TEHRAN (Reuters) - Iran threatened the United States on Sunday with possible legal action for detaining five of its officials for up to 30 months in Iraq.

The five Iranians were given a hero's welcome home after their release last week, waving and smiling as they stepped from their plane at Tehran's Mehrabad airport to be met by their families.

Foreign Minister Manouchehr Mottaki, who was also there to greet them, denounced their detention as "inhumane."

The capture of the Iranians, some of whom U.S. forces accused of arming Shi'ite Muslim militias at the height of Iraq's sectarian war, stoked tension between Tehran and Washington.

The two powers are also at odds over Iran's nuclear program.

They were first handed over by their U.S. jailers to Iraq's Shi'ite Muslim-led government, which is friendly with Iran, and transferred to Iran's Baghdad embassy on Thursday. Iran says they are diplomats who were held contrary to international law.

"We reserve the right to legally pursue ... this action by the (George W.) Bush government," Mottaki said on state television, adding that they had remained detained after U.S. President Barack Obama took office in January.

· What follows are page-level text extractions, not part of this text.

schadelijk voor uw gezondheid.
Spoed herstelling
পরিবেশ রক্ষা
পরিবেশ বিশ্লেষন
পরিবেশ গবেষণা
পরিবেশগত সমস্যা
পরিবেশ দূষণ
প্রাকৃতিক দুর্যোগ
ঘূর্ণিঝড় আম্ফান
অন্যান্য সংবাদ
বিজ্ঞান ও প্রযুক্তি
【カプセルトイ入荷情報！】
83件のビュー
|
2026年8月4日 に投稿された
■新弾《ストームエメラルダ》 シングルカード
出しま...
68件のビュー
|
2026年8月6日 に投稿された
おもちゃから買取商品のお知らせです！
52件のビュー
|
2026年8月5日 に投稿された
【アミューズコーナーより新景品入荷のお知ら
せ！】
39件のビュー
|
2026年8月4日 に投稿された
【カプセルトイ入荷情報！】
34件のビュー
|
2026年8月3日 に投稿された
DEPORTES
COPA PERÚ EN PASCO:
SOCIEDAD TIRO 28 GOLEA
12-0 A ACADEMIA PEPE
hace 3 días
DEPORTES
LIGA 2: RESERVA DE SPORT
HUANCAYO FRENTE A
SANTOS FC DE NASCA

One of the freed Iranians sat with his young daughter on his lap and other family members chanted "Death to America," state media reported.

STRAINED TIES

Iranian television last week said three of the men were detained in a 2007 U.S. raid in Iraq's northern city of Arbil, while the two others were "kidnapped" elsewhere in Iraq.

Mottaki said, in comments translated by Iran's English-language Press TV: "We hope that the (U.S.) measure will be followed up at the United Nations and other relevant bodies."

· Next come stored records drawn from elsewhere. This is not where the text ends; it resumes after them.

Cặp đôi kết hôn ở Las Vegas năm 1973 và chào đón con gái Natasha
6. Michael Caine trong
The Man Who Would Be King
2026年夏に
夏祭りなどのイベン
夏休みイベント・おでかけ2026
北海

Foreign Ministry spokesman Hassan Qashqavi told the semi-official Mehr News Agency the officials' release would not have an impact on Tehran's relations with Washington.

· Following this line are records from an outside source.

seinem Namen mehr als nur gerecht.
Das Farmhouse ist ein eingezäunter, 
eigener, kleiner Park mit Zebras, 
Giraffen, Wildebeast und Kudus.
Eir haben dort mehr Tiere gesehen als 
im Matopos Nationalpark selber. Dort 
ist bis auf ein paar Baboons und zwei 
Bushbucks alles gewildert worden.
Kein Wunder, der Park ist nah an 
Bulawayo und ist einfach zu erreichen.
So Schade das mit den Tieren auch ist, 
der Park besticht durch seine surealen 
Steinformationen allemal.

The White House has said it handed over the Iranians at the request of the government in Baghdad, in compliance with a U.S.-Iraq security agreement that took effect in January.

Under the pact, the United States must gradually transfer more than 10,000 detainees it still holds to the Iraqi government to be either charged in local courts or released.

Obama has been trying to improve ties, offering a new beginning in ties if Iran "unclenches its fist."

But last month's disputed presidential election in Iran has again frayed relations, with Iranian officials accusing the United States and Britain of interfering in its affairs.

The Iranians were detained in Arbil on suspicion of being members of the Iranian Revolutionary Guards' elite Qods force, which the United States says backs terrorists.

Washington has long accused Iran of fomenting violence in Iraq by arming, funding and training Shi'ite groups and tasking them with attacking U.S. troops or Sunni Muslim targets.

Iran rejects the charge and instead says the United States is to blame for the sectarian slaughter and insurgent violence that almost tore Iraq apart after the 2003 U.S.-led invasion.